Two USF alumni, Richard Oppel, `64, and Mike Pride, `72, are members of the prestigious Pulitzer Prize Board, the panel that determines the annual winners of the famed prize established by renowned journalist Joseph Pulitzer in 1917.
Richard Oppel earned a degree in Political Science. He was named editor of the Austin American-Statesman in 1995, and is responsible for news and editorial content. After serving in the Marine Corps, he graduated from USF and began his career with The Tampa Tribune.
He worked for The Associated Press and The Detroit Free Press before becoming executive editor of the Tallahassee Democrat in 1977, and then editor of The Charlotte Observer in 1978.
During his 15 years in Charlotte, The Observer won two Pulitzers, both gold medals for meritorious public service, and shared a Pulitzer with The Atlanta Constitution for editorial cartoons.
Oppel has been the National Press Foundation's Editor of the Year, president of the American Society of Newspaper Editors and president of the North Carolina Press Association.

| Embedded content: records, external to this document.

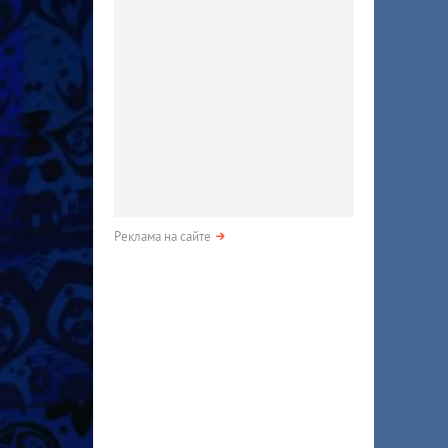
Реклама на сайте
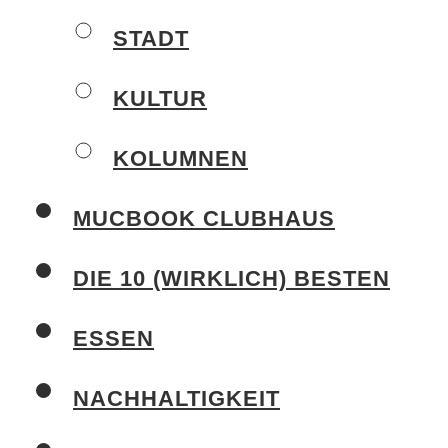
STADT
KULTUR
KOLUMNEN
MUCBOOK CLUBHAUS
DIE 10 (WIRKLICH) BESTEN
ESSEN
NACHHALTIGKEIT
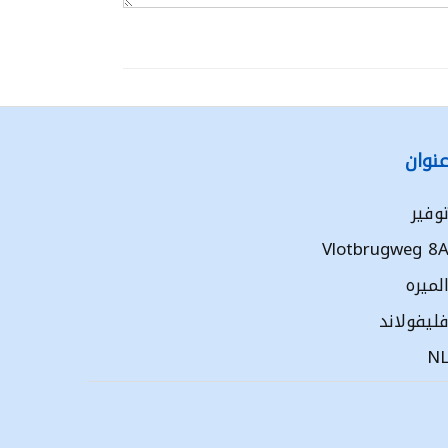
نوان
وفير
Vlotbrugweg 8
لميره
ليفولاند
N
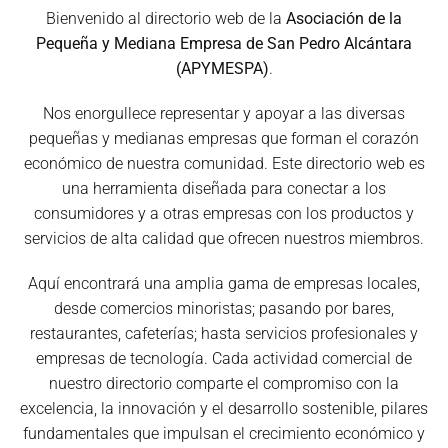
Bienvenido al directorio web de la
Asociación de la
Pequeña y Mediana Empresa de San Pedro Alcántara
(APYMESPA)
.
Nos enorgullece representar y apoyar a las diversas
pequeñas y medianas empresas que forman el corazón
económico de nuestra comunidad. Este directorio web es
una herramienta diseñada para conectar a los
consumidores y a otras empresas con los productos y
servicios de alta calidad que ofrecen nuestros miembros.
Aquí encontrará una amplia gama de empresas locales,
desde comercios minoristas; pasando por bares,
restaurantes, cafeterías; hasta servicios profesionales y
empresas de tecnología. Cada actividad comercial de
nuestro directorio comparte el compromiso con la
excelencia, la innovación y el desarrollo sostenible, pilares
fundamentales que impulsan el crecimiento económico y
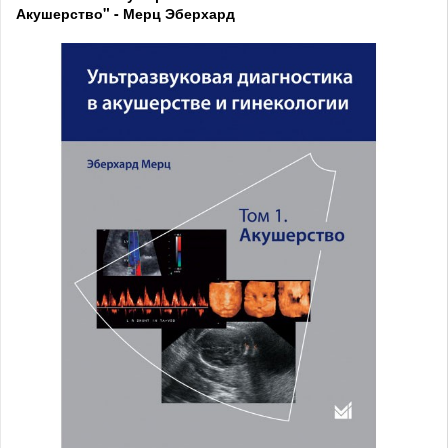
Акушерство" - Мерц Эберхард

He and his wife Carol have two children, Richard Jr., a New York Times reporter; and Shelby Oppel Wood, a Portland Oregonian reporter. He became a Pulitzer Board member in 2000 and is a 2008 co-chair of the board.
Mike Pride graduated with a degree in American Studies. He has been editor of the Concord Monitor since 1983. Prior to that, he served as its managing editor. Under his editorship the Monitor has won the New England Newspaper of the Year Award 19 times, as well as numerous national awards for excellence. The paper has been cited by Time magazine and the Columbia Journalism Review as one of the best papers in the country.
Before joining the Monitor, Pride was city editor of the Clearwater Sun and the Tallahassee Democrat. He served as a Russian linguist in the Army during the late 1960s and began his journalism career as a sports writer at The Tampa Tribune.
Pride was a Nieman Fellow at Harvard University in 1984-85. He won the National Press Foundation's editor of the year award in 1987 for directing the Monitor's coverage of the Challenger disaster and later the Yankee Quill Award for contributions to New England journalism.
In 2004, Pride was Weinstein scholar-in-residence at Gettysburg College, where he co-taught a course in presidential politics. He has also been a lecturer and tour guide at the Civil War Institute at the college. In 2005, he was a Hoover media fellow at Stanford University.
Pride is a former chairman of the Small Newspapers Committee of the American Society of Newspapers Editors and also served on the society's writing awards board.
He is the co-author of My Brave Boys, a Civil War history, and Too Dead to Die, the memoir of a Bataan Death March survivor, and the co-editor of The New Hampshire Century. He became a board member in 1999 and is a past chair of the board.